● **THINGS TO DO**
(A) Check each statement against the Live Intrusion article and answer yes or no, quoting the words of the article that decide it. (i) The video was filmed at the Mesa Amphitheatre on March 12, 1995. (ii) The video first came out on DVD in 1995. (iii) Phil Tuckett directed the video.
(B) Reproduce word for word the part of the Live Intrusion article that opens with the words containing "Slayer chronology" and closes with "reviewed the video.".
(C) Answer these questions from the Live Intrusion article:
(i) Which label released the video?
(ii) What is the video's running length?
(iii) Which Venom song does Slayer cover on the video?

● **SOURCE EXTRACT**

· · ·

Video by Slayer
- Released: October 31, 1995 (VHS) August 17, 2010 (DVD)
- Recorded: March 12, 1995
- Venues: Mesa Amphitheatre (Mesa, AZ)
- Genre: Thrash metal
- Length: 58:35
- Label: American
- Director: Phil Tuckett

Slayer chronology
|  | Live Intrusion (1995) | War at the Warfield (2003) |

= Live Intrusion =

Live Intrusion is a home video by Slayer which was released in 1995 through American Recordings and filmed at the Mesa Amphitheatre in Mesa, Arizona, on March 12, 1995. The video features a cover of the Venom song "Witching Hour" performed by Slayer with assistance from Chris Kontos and Robb Flynn of Machine Head. It was reissued on DVD on August 17, 2010. Live Intrusion received positive reception from the few critics that reviewed the video.

· · ·

● **DATASET RECORDS**
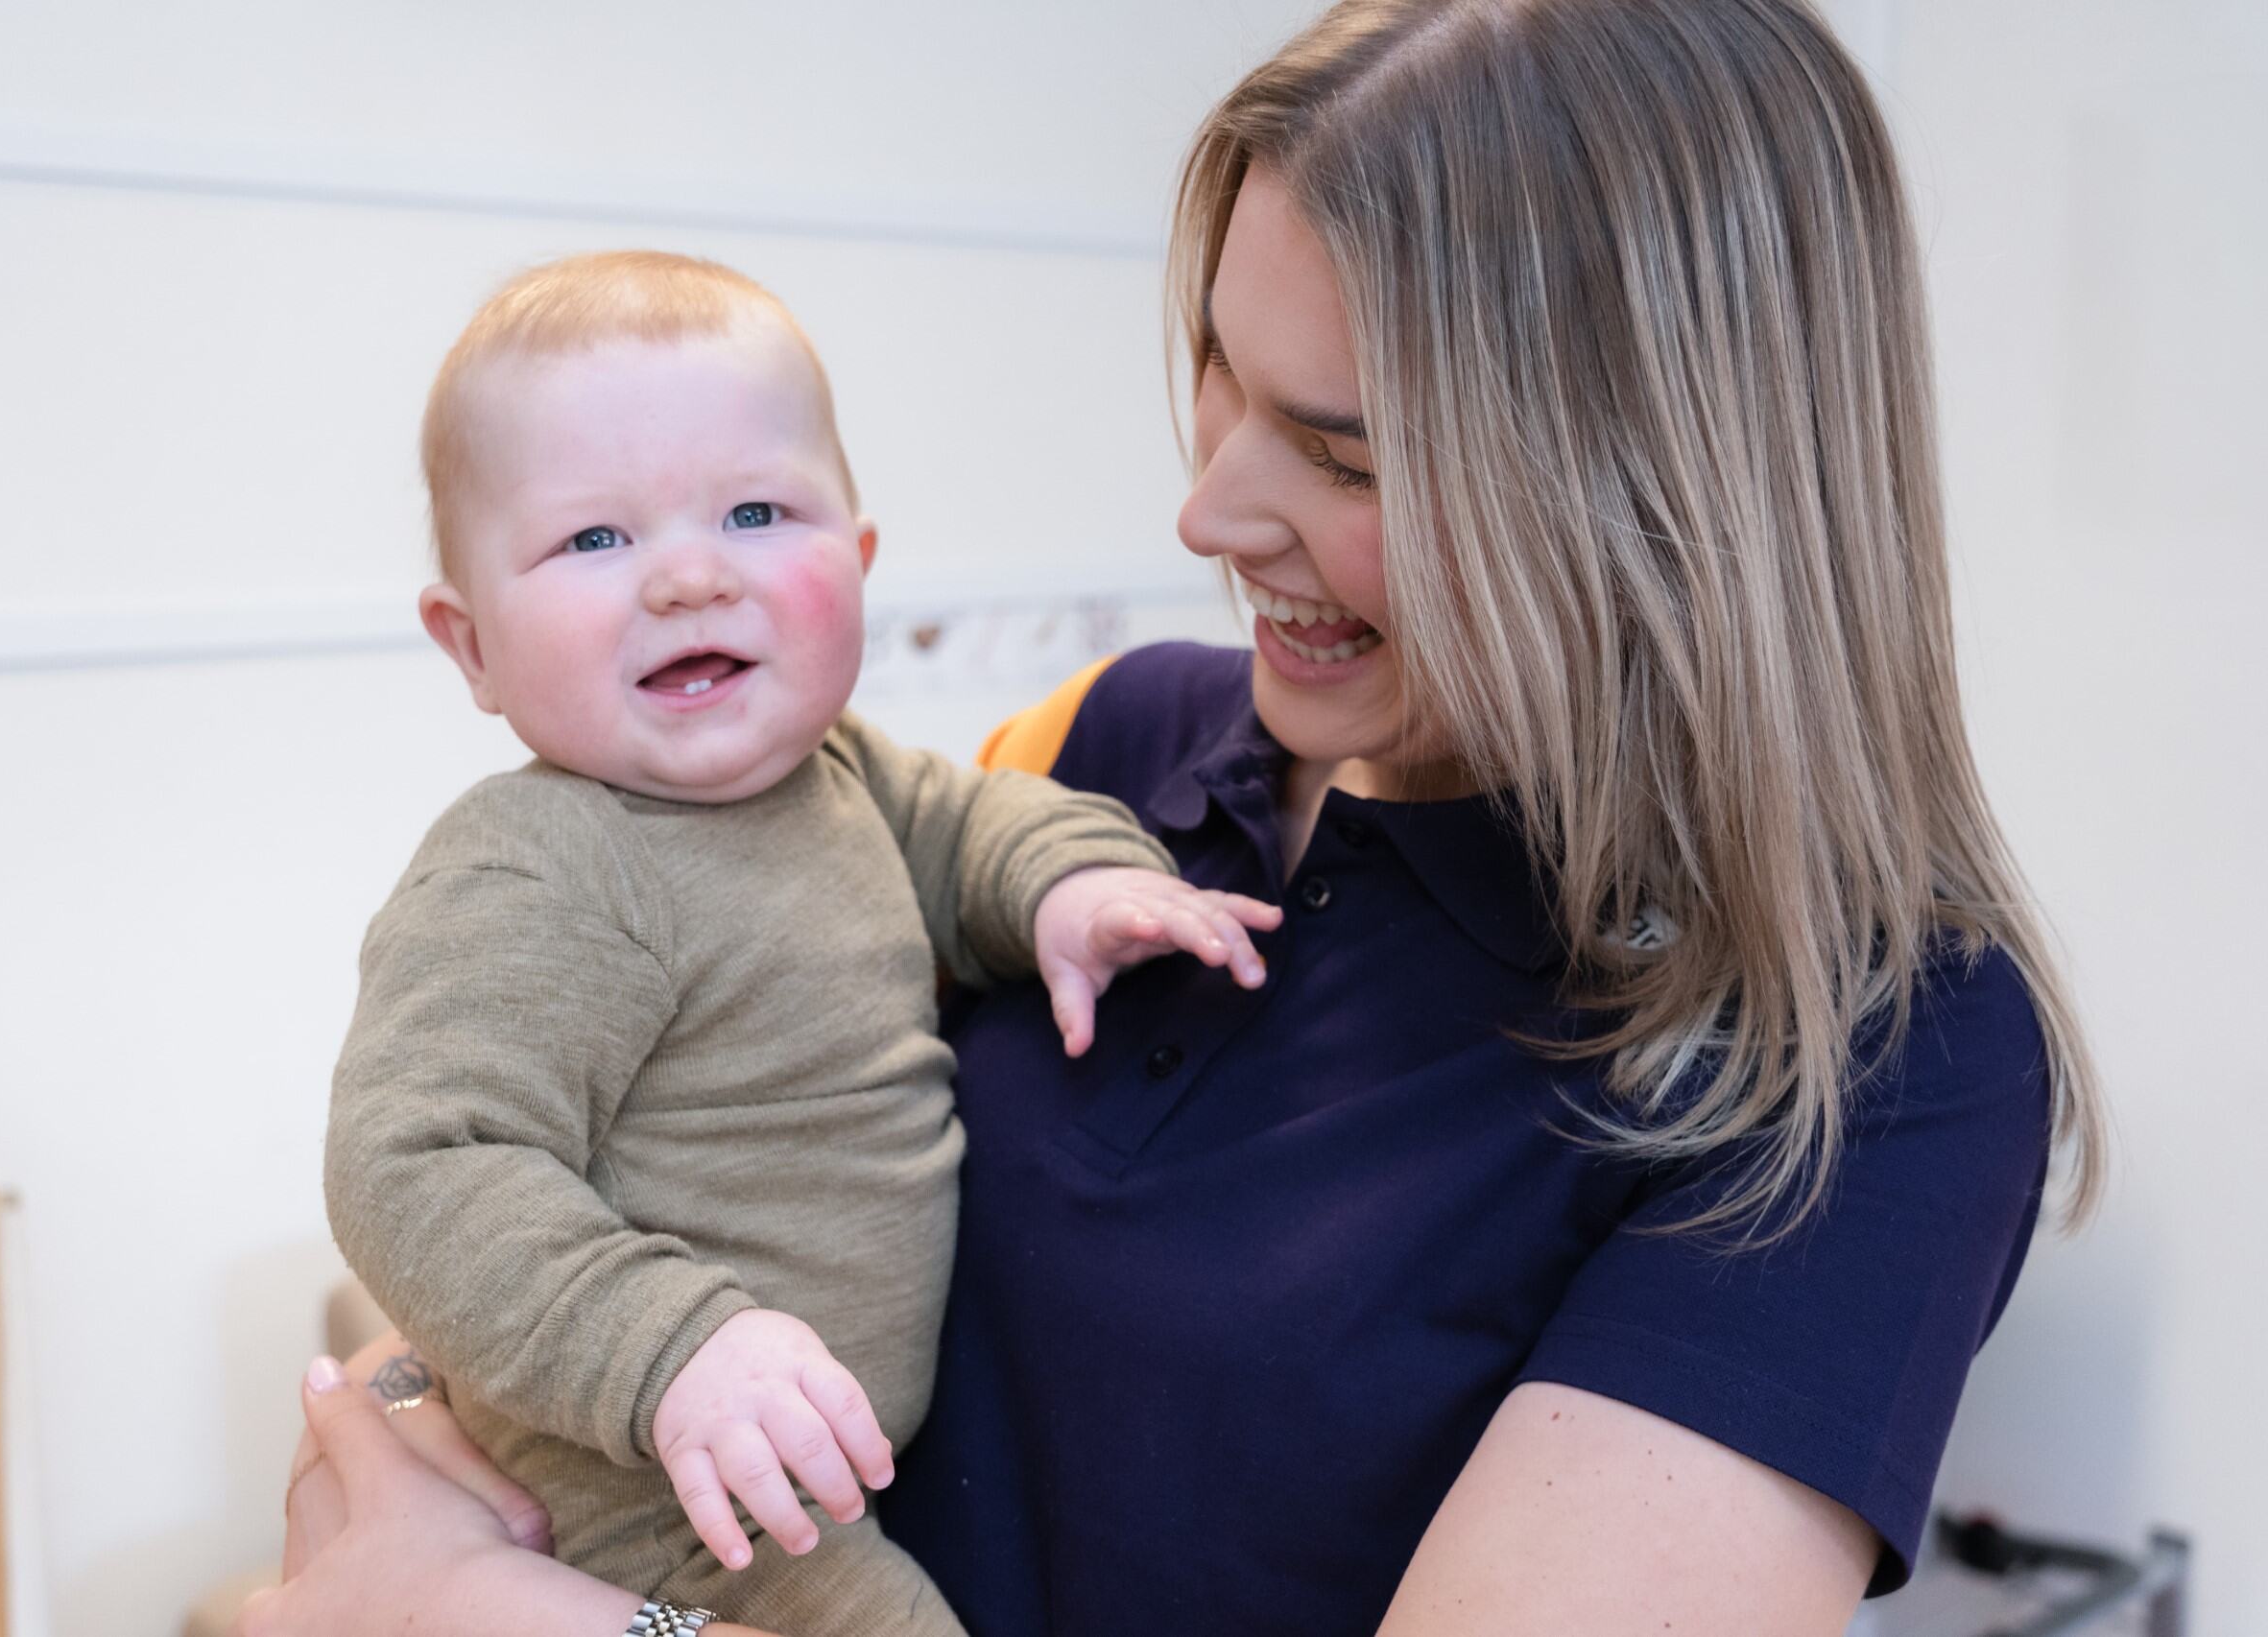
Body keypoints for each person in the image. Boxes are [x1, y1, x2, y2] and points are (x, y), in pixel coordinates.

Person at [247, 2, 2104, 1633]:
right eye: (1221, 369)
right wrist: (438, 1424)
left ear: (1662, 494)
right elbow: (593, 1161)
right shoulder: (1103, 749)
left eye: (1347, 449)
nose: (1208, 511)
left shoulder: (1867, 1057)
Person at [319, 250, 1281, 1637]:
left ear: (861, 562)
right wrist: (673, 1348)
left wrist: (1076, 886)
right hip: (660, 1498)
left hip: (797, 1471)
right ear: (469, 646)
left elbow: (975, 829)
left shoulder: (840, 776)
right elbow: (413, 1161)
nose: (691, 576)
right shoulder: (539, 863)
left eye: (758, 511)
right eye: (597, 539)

· · ·

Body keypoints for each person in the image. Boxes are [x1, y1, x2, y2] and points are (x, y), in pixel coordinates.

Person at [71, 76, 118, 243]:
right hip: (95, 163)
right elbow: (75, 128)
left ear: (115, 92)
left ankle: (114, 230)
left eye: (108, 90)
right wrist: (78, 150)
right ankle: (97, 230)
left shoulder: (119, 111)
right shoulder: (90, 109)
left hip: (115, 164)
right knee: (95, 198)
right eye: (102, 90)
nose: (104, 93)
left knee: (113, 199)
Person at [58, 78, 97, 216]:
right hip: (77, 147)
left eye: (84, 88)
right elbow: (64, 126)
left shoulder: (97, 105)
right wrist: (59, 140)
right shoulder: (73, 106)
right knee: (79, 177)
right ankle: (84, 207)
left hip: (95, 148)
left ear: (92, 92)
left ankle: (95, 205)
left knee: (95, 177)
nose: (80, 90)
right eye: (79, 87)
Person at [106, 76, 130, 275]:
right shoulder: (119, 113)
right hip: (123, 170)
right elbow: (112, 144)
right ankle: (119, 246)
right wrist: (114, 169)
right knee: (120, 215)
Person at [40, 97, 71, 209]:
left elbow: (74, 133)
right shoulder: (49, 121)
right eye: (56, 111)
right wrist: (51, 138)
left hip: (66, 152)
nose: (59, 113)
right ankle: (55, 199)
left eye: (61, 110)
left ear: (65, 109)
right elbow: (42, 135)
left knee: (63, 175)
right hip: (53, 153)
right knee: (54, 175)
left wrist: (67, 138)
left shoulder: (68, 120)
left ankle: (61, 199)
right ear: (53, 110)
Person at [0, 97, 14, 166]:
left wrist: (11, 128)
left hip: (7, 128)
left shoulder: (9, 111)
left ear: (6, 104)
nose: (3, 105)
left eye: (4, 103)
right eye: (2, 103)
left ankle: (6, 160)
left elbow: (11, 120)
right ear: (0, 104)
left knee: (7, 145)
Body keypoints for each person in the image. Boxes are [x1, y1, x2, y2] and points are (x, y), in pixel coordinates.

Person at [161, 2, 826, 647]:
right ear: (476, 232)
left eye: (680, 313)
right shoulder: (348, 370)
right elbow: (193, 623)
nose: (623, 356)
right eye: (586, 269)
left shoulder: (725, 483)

· · ·

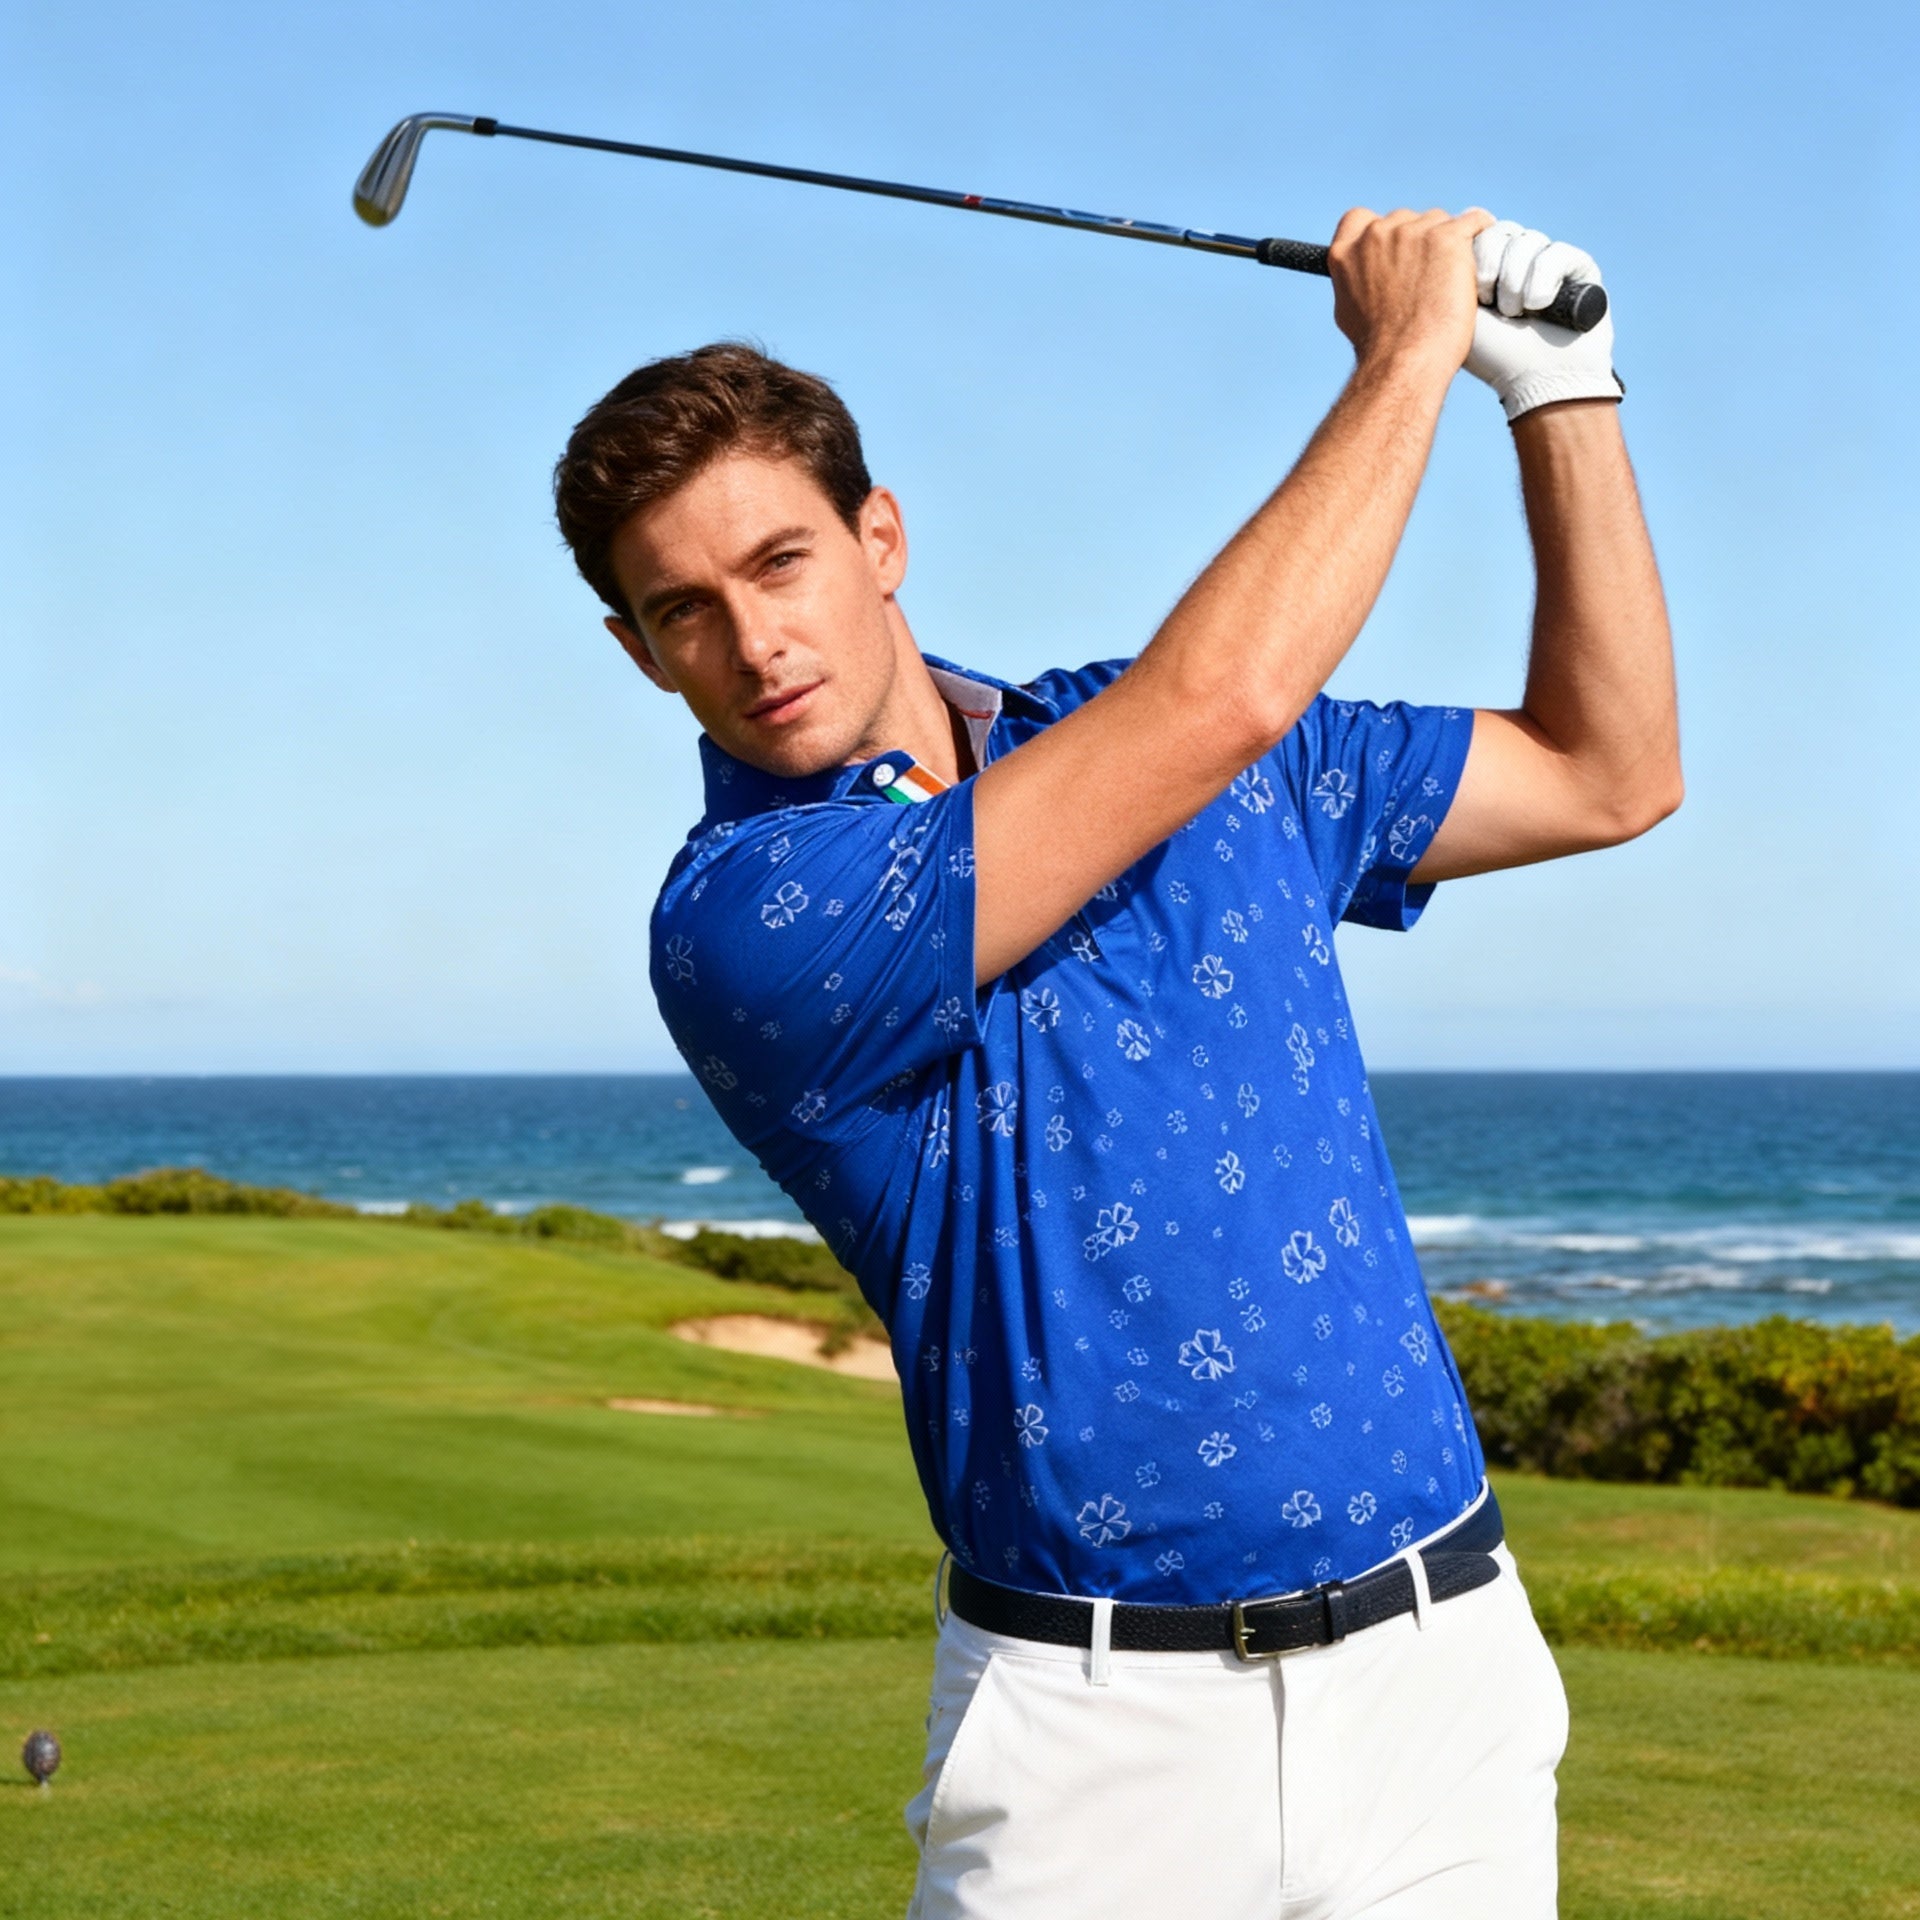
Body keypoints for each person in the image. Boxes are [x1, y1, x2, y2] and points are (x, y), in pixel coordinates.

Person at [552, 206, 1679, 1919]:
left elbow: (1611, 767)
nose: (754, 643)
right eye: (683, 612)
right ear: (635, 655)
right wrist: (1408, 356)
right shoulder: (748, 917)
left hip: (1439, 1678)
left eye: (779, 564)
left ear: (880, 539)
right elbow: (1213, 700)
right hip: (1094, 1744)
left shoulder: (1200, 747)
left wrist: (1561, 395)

· · ·

● **TASK-BY-TASK ANSWERS**
(A)
(i) Yes: "filmed at the Mesa Amphitheatre in Mesa, Arizona, on March 12, 1995"
(ii) No: "It was reissued on DVD on August 17, 2010."
(iii) Yes: "Director: Phil Tuckett"

(B)
Slayer chronology
|  | Live Intrusion (1995) | War at the Warfield (2003) |

= Live Intrusion =

Live Intrusion is a home video by Slayer which was released in 1995 through American Recordings and filmed at the Mesa Amphitheatre in Mesa, Arizona, on March 12, 1995. The video features a cover of the Venom song "Witching Hour" performed by Slayer with assistance from Chris Kontos and Robb Flynn of Machine Head. It was reissued on DVD on August 17, 2010. Live Intrusion received positive reception from the few critics that reviewed the video.

(C)
(i) American (American Recordings)
(ii) 58:35
(iii) "Witching Hour"